A Possible Solution:
Transmission planning practices in the U.S. are clearly on an arc towards greater uniformity and standardization, but as demonstrated above, a significant “eye of the beholder” aspect still exists. One way to increase standardization would be to develop a numerical definition of what is meant by credible, probable, or reasonable by establishing a value or range for the probabilities of base case sensitivities. The calculation can be made with information that is already available;
- NERC GADS data specific to each region and divided by plant type provides Expected Forced Outage Rates for generating plants and can be used to develop a probability for choosing specific plants out of service.
- Peak load forecasts are already expressed in terms of their statistical probability.
- Hourly interface flows between systems are available.
A transmission planning convention that selects a probability value or range to represent what “reasonable” stress level means would allow transmission planners the latitude to modify system conditions to stress the system so long as the probability of the scenarios fall within the prescribed range. The concept offers a number of advantages:
- The ability to set clear guidelines for when it is acceptable to utilize non-consequential loss of load as a response to challenging system conditions,
- the ability to distinguish between scenarios that should be affirmatively addressed, and those that are less likely and perhaps should simply be monitored,
- greater uniformity of planning within and between control areas, and
- the opportunity for stakeholders and planners to have quantitative discussions regarding the appropriate levels of reliability.
The electric industry has had a long established reliability metric of 1 – in – 10 when planning for resource adequacy. The introduction quantitative parameters to bound the input assumptions to transmission planning studies such as those discussed here, is a step in that direction.
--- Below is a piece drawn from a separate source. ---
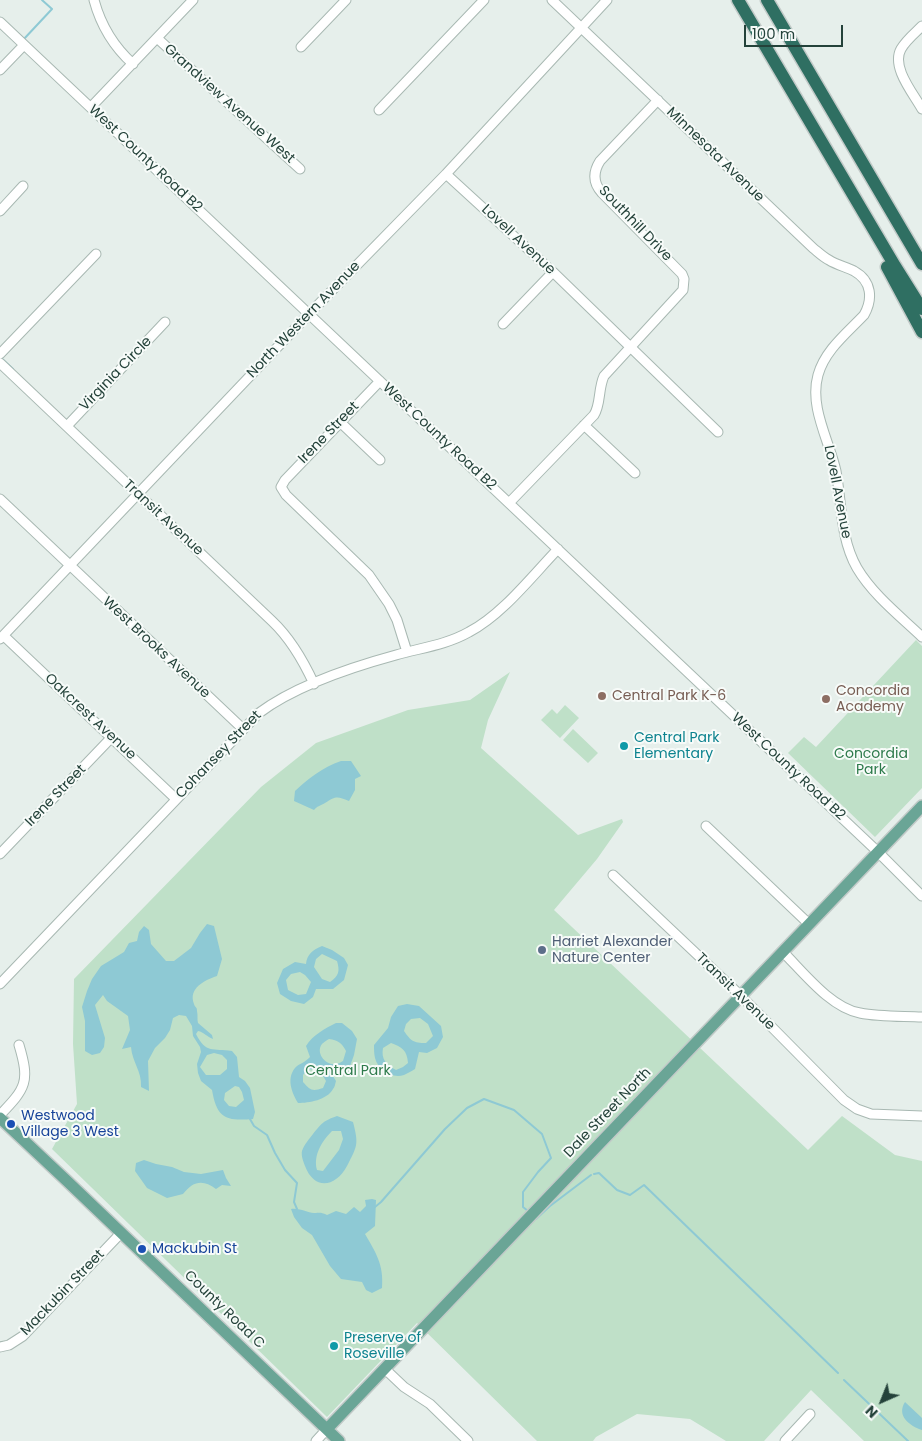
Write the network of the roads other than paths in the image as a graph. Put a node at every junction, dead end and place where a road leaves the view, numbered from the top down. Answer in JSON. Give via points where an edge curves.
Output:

 Regional entities are control areas such as PJM, MISO, NY ISO and ISO New England.
 Order 693 ¶1765
 NPCC Reliability Reference Directory 1 Design and Operation of the Bulk Power System section 5.1.1 “Design Criteria.”
 Ibid. Appendix C “Procedure for Testing and Analysis of Extreme Contingencies” section 3.0 “Modeling Assumptions”
 ISO New England Planning Procedure 3 “Reliability Standards for the New England Area Bulk Power Supply System.
 NY ISO 2014 RNA Assumption Matrix.
 This is the average power plant fleet availability level as reported in NERC’s Generation Availability Review Dashboard.
 NERC 2007 – 2010 GADS data from New England shows EFORd for fossil units in New England, 2011 to be .075.
 NH/VT 2022 Needs Assessment Study Scope – Final 6/12/2013. It should be noted here that New England’s planning practice does not utilize economic dispatch in the modeling. Instead generation in the models is chosen to run in a way that drives stress on internal interfaces. Because the generators are “hand picked” to be off line, the multiplicative rule of the failure rates of all generators that are assumed to be offline generates some very small values.
 The statistical disparity between study scenarios are not unique to this study. Similar disparities hacve been observed in other studies.
 The correct number or range should be developed through a consensus process and yield a reliability range that is at least as stringent as the probabilistic value that is widely accepted for resource adequacy.
 It is important not to confuse the use of statistics here as an effort to be predictive. Rather the focus is to develop comparability between sensitivities using publicly available data and simple calculation that can serve as an effective metric.